Telling disabled students they are only acceptable to the program if they can maintain masking status or able-bodied appearances is discriminatory. This was the message of their polices and practices. I shouldn’t be expected to know what to do when the medical system discriminates against me. It’s not my responsibility to prove it. And maybe this is a failure of one specfic program, and not Bible Colleges as a whole. (I am willing to hold possible that maybe not all programs are so biased and discriminatory toward people.)

Just, to me, this is a common practice in churches and pastoral circles.

So take it for what you will, but being discriminatory toward disabled students makes the program a failure in my eyes. It disallows amazing and talented students the chance to be trained as clinicians. It creates too many barriers they don’t need added to them.

Pastoral Counseling Is So Much Different Than What It Is Not

To start, I will present working (and easily Google-able) defintions for three terms that often get all jumbled up with each other: pastoral counseling, clinical counseling, and non-clinical counseling. I may provide a comparision and contrast analysis of them.

Pastoral counseling is defined as: “Pastoral Counseling is a unique form of psychotherapy which uses spiritual resources as well as psychological understanding for healing and growth. It is provided by certified pastoral counselors, who are not only mental health professionals but who have also had in-depth religious and/or theological training.”

Clinical counseling is defined as: “Clinical counseling is a branch of clinical psychology that helps people as they navigate emotional or mental health difficulties. Clinical counseling can also be considered part of professional counseling and social work fields.”

Non-clinical counseling is defined under: “Non-clinical services are therapeutic, but relate to providing resource information, education, screening, and support until appropriate referrals can be made to primary care or formalized health care services.”

CCU is a pastoral counseling degree. They focus on spiritual interventions and background while providing in-depth theological training. They allow students to engage in learning psychology and counseling techniques, all while being expected to adhere to theological stances and trainings throughout those, even at equal course grade value.

CCU will state, “Pastoral counseling is so different. They can’t diagnose, assess, or treat mental health disorders.” This is a gross mischaracterization of pastoral counseling. In fact, what they are really saying is, that would be allowing pastors to overstep their role. A fact which I do agree with, and find argumentatively useless in assessing what they are.

Maybe it’s unfair to assume that an MDiv is the same as pastoral counseling (fair enough), and still, pastoral counseling would not be offered in a program that is not anticipating counselors to assume a pastoral role (which often is why the theological training is necessary for them). To me, a school cannot both say that “Well, you should’ve known what we were because you wanted to be in ministry” while then saying “That doesn’t make us like an MDiv program or even a pastoral counseling degree with licensure”.

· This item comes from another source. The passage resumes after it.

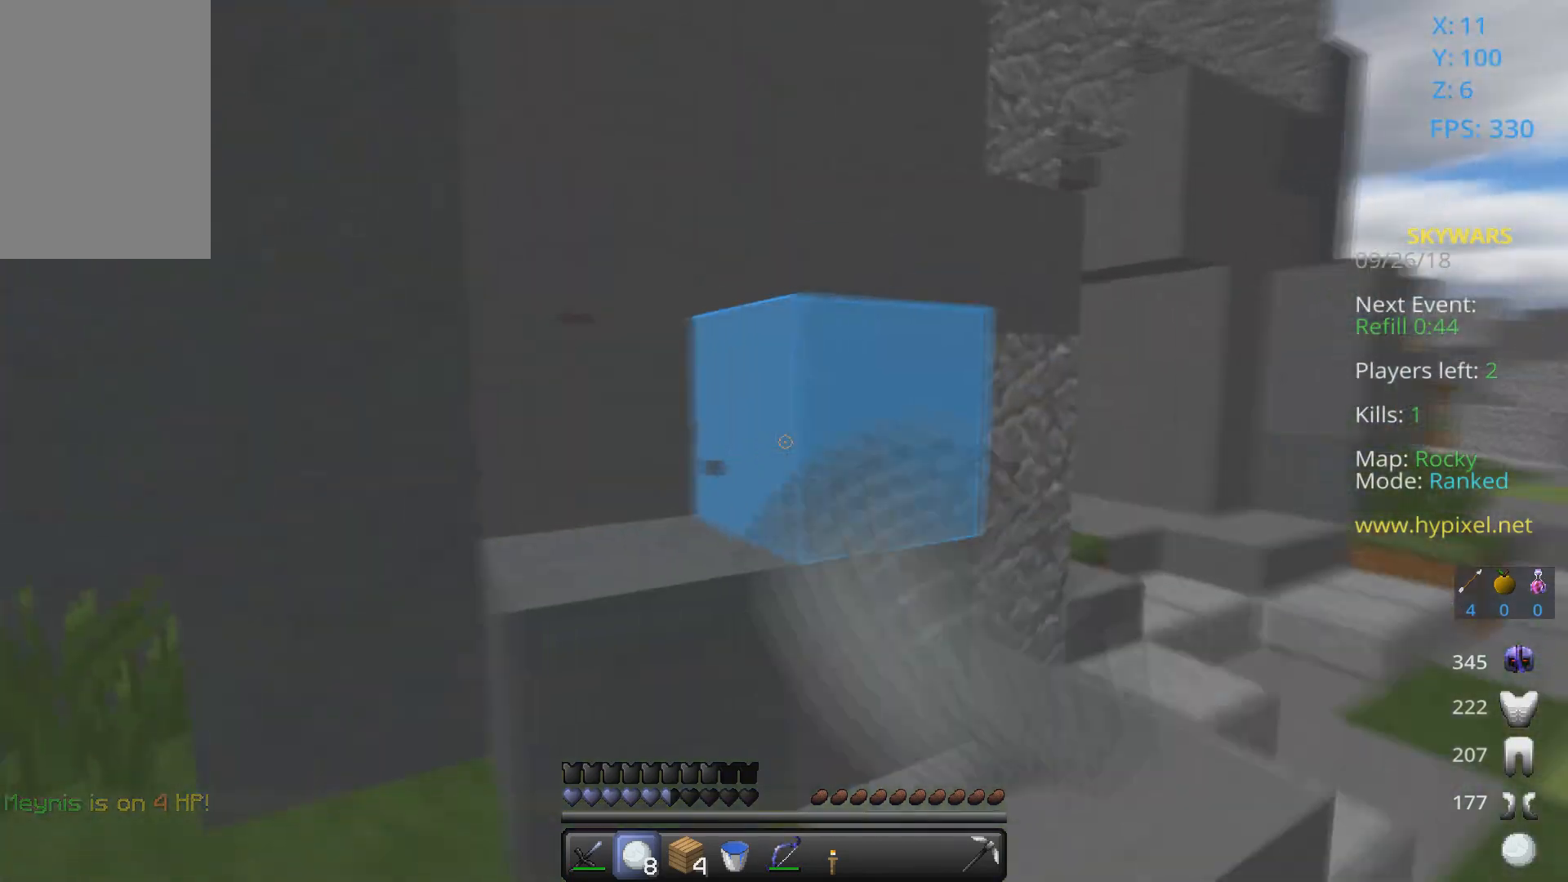
{"keys": ["d", "w"], "mouse": [], "events": [[167, "w", "down"], [267, "space", "down"], [500, "space", "up"]]}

Clinical counseling is often very based in research and science. It frequently allows for discussion of spirituality and its benefits. Yet, that tends to be one topic in maybe a course or two throughout the program. It is rarely a hallmark of the program or its core feature.

Clinical counseling is more about being able to assess, diagnose, and treat. Yes, it is often assumed pastoral counselors cannot do this. Yet, definitionally, the distinugishing feature is in how they perform those and what backings or evidence they use to defend their interventions and techniques to treat and help people through their distress and turmoil.

In a clinical counseling degree, the focus is often based around how to differentiate diagnoses, practice diagnostic metrics, formulate treatment plans, and even going as far as allowing the student to perform mock sessions with an outside buddy for the professor to assess. It would not be recommended to do this between classmates, or to have the basis of the mock session not be provided through a script or predetermined.

Pastoral counseling programs generally fall into using the non-clinical interventions, where people use resources, education, and support. This was never really my issue with the program I attended. I knew they weren’t providing much more than pastoral counseling, but stating “We are not a pastoral counseling program” is a boldfaced lie.

To me, non-clinical counseling is the foundational coursework in a pastoral counseling program, which was ultimately my annoyance. Mock counseling sessions were to be between two students, paired up at the beginning by choosing each other. The students were simply told the severity of their dilemma to present. Guidance was provided as such, “Give your fellow classmate a dilemma that is a 3 of 10 for emotional severity; don’t expect your classmate to be at a level to handle something more than that right now.”

The funny thing was, and of course I would not oblige the things told to me in confidence, most of the classmates didn’t really understand what an emotional rating scale meant. I was asked to counsel someone through experiencing a life altering piece of information and now wanting more help on how to trust themselves going forward and growing.

To me, that’s more like a 6 out of 10. It may not seem that obvious. But that’s why it wasn’t really a clinical program, in my eyes. Students were not given clear instructions on example situations to use or express. It’s why it seemed like a weird assignment, really.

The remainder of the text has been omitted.